说了会儿闲话,孔令仪便忍住住了,打住了秦妤的话头:“殿下,民女此番前来并不是和殿下说这些的。”
“本宫知道。”秦妤抿了口茶水,抬眸看着孔令仪,笑道:“你的长相随了孔夫人,可这脾性倒是和太师一个模子里刻出来的,是个急性子。”
孔令仪愣了愣,眼中多了几分震惊之色:“殿下认识民女的母亲?”
“有过几面之缘。

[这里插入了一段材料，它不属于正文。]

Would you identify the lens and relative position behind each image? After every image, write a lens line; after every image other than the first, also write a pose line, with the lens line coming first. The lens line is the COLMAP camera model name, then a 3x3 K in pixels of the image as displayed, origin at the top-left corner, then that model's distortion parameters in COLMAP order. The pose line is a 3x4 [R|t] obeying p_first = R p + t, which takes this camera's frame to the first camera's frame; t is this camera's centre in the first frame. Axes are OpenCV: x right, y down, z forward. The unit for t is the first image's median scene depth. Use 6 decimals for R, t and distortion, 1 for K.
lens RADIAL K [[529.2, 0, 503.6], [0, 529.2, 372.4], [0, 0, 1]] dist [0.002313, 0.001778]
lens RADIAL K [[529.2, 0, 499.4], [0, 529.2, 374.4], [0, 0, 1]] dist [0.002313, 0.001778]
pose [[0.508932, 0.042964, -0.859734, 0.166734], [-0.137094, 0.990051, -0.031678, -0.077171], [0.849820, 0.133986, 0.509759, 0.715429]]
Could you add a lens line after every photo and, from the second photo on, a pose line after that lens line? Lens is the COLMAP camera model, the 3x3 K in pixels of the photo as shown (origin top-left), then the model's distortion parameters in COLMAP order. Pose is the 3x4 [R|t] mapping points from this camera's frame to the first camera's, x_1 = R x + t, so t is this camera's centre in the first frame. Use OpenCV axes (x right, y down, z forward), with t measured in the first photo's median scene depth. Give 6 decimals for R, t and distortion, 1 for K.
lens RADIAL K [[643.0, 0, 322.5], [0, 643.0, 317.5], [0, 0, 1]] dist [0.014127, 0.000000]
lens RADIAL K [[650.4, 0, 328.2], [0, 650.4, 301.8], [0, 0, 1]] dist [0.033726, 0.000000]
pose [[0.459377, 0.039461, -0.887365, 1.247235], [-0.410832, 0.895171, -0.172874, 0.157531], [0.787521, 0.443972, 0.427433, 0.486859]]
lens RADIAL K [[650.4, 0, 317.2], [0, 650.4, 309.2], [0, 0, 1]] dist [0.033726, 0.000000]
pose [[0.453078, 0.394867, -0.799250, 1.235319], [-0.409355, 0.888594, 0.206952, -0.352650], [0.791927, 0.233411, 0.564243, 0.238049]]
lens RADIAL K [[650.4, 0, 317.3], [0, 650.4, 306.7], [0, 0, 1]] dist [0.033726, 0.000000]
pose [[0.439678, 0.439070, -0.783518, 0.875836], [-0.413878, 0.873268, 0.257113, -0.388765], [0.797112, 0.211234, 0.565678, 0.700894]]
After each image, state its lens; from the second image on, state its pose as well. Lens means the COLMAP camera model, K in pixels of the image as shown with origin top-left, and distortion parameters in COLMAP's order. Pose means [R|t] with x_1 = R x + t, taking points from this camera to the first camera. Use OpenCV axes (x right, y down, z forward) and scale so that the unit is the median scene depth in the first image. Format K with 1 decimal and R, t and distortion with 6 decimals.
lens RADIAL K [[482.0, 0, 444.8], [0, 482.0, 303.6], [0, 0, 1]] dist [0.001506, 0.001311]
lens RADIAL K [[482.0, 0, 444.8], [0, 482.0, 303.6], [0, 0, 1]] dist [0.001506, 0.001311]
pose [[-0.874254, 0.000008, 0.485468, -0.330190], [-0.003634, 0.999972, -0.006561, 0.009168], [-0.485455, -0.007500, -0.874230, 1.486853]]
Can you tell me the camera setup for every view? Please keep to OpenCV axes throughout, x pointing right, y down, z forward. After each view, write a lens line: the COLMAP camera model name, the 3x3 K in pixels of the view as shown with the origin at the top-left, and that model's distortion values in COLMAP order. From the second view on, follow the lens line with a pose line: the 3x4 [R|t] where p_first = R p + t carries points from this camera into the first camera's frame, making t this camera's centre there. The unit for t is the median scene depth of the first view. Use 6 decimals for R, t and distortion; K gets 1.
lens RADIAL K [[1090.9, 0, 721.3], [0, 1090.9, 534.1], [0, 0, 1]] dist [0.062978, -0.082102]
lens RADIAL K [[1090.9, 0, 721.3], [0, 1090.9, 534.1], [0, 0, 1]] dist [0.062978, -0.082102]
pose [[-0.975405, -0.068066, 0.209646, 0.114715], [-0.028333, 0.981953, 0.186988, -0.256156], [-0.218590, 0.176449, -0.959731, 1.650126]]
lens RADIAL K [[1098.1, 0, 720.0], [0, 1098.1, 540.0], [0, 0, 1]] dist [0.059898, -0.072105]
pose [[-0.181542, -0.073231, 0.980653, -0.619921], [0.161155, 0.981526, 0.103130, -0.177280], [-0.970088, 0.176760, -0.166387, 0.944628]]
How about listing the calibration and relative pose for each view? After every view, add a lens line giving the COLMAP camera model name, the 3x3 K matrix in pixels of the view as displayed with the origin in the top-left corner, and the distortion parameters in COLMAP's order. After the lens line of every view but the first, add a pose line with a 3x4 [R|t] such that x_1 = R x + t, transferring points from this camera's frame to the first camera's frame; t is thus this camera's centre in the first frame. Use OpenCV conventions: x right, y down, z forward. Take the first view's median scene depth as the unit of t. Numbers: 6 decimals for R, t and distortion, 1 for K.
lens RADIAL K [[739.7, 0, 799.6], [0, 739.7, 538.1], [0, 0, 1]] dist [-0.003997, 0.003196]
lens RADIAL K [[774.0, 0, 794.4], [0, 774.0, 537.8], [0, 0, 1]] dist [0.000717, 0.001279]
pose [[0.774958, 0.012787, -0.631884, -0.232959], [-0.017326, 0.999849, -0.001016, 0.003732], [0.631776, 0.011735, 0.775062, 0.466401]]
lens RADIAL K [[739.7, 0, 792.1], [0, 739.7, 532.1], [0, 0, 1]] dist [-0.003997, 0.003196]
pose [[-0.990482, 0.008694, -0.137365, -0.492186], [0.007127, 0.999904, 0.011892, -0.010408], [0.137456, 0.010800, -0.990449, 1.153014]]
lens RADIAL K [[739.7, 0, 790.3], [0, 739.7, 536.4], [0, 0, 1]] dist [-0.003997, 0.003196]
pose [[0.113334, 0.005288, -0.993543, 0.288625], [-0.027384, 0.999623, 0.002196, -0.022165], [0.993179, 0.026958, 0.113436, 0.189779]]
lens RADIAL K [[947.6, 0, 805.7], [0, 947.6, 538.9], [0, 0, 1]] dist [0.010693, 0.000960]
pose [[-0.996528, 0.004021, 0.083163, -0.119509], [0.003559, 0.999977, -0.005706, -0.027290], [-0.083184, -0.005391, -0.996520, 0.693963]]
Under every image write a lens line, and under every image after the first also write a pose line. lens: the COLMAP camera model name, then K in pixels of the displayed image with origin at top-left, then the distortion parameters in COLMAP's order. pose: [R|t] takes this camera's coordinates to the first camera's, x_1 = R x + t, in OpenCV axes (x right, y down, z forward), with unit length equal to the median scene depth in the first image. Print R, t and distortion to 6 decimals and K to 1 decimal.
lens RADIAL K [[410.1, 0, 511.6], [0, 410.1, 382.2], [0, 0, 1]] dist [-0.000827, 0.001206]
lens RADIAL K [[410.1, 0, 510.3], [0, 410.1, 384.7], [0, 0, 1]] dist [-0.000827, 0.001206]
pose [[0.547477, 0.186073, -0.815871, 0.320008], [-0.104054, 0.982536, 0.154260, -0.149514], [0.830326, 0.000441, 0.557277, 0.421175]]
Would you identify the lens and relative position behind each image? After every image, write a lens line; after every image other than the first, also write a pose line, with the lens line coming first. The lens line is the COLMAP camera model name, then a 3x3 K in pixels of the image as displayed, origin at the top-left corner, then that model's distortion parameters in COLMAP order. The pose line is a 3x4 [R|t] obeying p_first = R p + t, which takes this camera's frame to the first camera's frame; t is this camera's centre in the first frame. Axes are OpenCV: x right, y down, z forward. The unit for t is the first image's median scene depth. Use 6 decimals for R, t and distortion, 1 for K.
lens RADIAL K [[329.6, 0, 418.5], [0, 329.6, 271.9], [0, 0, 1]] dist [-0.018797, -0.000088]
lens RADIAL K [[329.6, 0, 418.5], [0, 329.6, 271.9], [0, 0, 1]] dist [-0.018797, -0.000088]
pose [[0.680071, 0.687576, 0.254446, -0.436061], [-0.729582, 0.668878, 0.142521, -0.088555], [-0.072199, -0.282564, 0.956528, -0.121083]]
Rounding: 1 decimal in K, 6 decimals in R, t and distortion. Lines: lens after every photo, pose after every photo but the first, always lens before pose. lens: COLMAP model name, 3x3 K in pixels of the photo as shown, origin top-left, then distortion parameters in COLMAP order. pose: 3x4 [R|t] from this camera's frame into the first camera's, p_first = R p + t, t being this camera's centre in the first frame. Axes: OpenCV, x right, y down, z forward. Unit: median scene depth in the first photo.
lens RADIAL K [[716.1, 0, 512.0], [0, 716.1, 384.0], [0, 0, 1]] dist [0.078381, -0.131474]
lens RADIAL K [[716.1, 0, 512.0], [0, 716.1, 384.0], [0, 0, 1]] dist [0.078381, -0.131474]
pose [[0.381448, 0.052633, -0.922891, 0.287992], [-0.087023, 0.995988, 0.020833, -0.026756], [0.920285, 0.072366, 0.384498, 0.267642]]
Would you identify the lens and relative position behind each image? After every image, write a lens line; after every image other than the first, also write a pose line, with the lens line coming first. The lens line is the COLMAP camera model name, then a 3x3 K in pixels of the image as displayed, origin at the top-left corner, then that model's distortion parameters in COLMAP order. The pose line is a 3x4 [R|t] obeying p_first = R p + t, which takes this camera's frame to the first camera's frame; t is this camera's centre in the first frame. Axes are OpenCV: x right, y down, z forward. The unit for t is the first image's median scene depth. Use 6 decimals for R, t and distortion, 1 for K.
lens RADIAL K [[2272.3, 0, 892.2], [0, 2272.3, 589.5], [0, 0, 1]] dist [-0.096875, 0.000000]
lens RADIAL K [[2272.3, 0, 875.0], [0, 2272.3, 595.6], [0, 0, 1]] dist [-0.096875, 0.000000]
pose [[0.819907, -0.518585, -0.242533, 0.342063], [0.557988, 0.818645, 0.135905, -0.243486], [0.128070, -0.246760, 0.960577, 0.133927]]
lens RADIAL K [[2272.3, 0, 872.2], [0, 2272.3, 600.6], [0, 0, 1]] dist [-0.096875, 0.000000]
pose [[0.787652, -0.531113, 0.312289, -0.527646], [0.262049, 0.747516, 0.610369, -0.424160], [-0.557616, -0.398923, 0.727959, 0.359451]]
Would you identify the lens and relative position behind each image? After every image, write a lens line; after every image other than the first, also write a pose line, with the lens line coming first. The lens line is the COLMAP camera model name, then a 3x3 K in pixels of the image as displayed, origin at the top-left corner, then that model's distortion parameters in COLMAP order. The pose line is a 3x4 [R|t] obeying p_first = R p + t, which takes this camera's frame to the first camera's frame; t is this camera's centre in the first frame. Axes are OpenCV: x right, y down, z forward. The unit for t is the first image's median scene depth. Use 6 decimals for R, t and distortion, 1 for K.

”
“殿下可否跟民女说说,母亲究竟是个什么样的人?”孔令仪知道她这番话属实是有些唐突了,可她实在想知道有关母亲的事情。
母亲在她没有记忆的时候就去世了,对于母亲的形象孔令仪无疑是陌生的,父亲从不对她提起母亲,她怕引得父亲伤心也从未过问。
如今能窥探到母亲的一角,如何能令她不激动。
秦妤弯了眉眼,调笑道:“怎么,如今倒不着急了?”
孔令仪有些羞怯,但一双眼睛却固执的盯着秦妤。
秦妤无奈的摇了摇头,温声道:“令堂是个很温柔的人,太师每每训斥学生,她都会在一旁温声细语的劝说,帮学生免于责打,还会给学生做各式各样的糕点……”
孔令仪的注意力都在秦妤说的话上,并未注意到,秦妤说这话的时候,眼底多了些许感怀之意。
从未有人跟她提起过母亲,孔令仪听得聚精会神,竟然没有想过秦妤为什么会知道如此多的关于母亲的事情。
秦妤看着面前神情逐渐激动的小姑娘,像是透过她看到了那个典雅端方,为人和善的孔夫人。
抬眼看了眼天色,秦妤止住了话头:“你若爱听这些,改日本宫再与你细说,时间不早了,你若再不回去,太师怕是该着急了。”
孔令仪眼底闪过几分失落,随即她敛了神色,正色道:“不知殿下府上可有一间属于民女的客房?”
听出了她的言外之意,秦妤眸色暗了暗,沉声道:“踏上这条路就注定了不能回头,姑娘当真想好了?”
“殿下所想亦是令仪所愿,就算当真遗臭万年,令仪也不会后悔。”孔令仪定定的看着秦妤,眸色坚定,没有丝毫退缩之意。
秦妤笑了,对着孔令仪举了举茶盏:“姑娘好气魄,本宫以茶代酒,敬姑娘一杯。”
“殿下过誉了,令仪此举比不得殿下十之一二。”孔令仪是发自内心赞叹,同为女性,她很清楚,秦妤走到如今这个位置,究竟受了多少苦难和白眼。
日头偏西,吹拂的清风带着阵阵凉意,秦妤缓缓起身,伸手对孔令仪做了一个请的手势:“天色已晚,姑娘一个人回去怕是不安全,本宫送姑娘回府如何?”
“不必劳烦殿下,殿下好意令仪心领了。”孔令仪推辞道。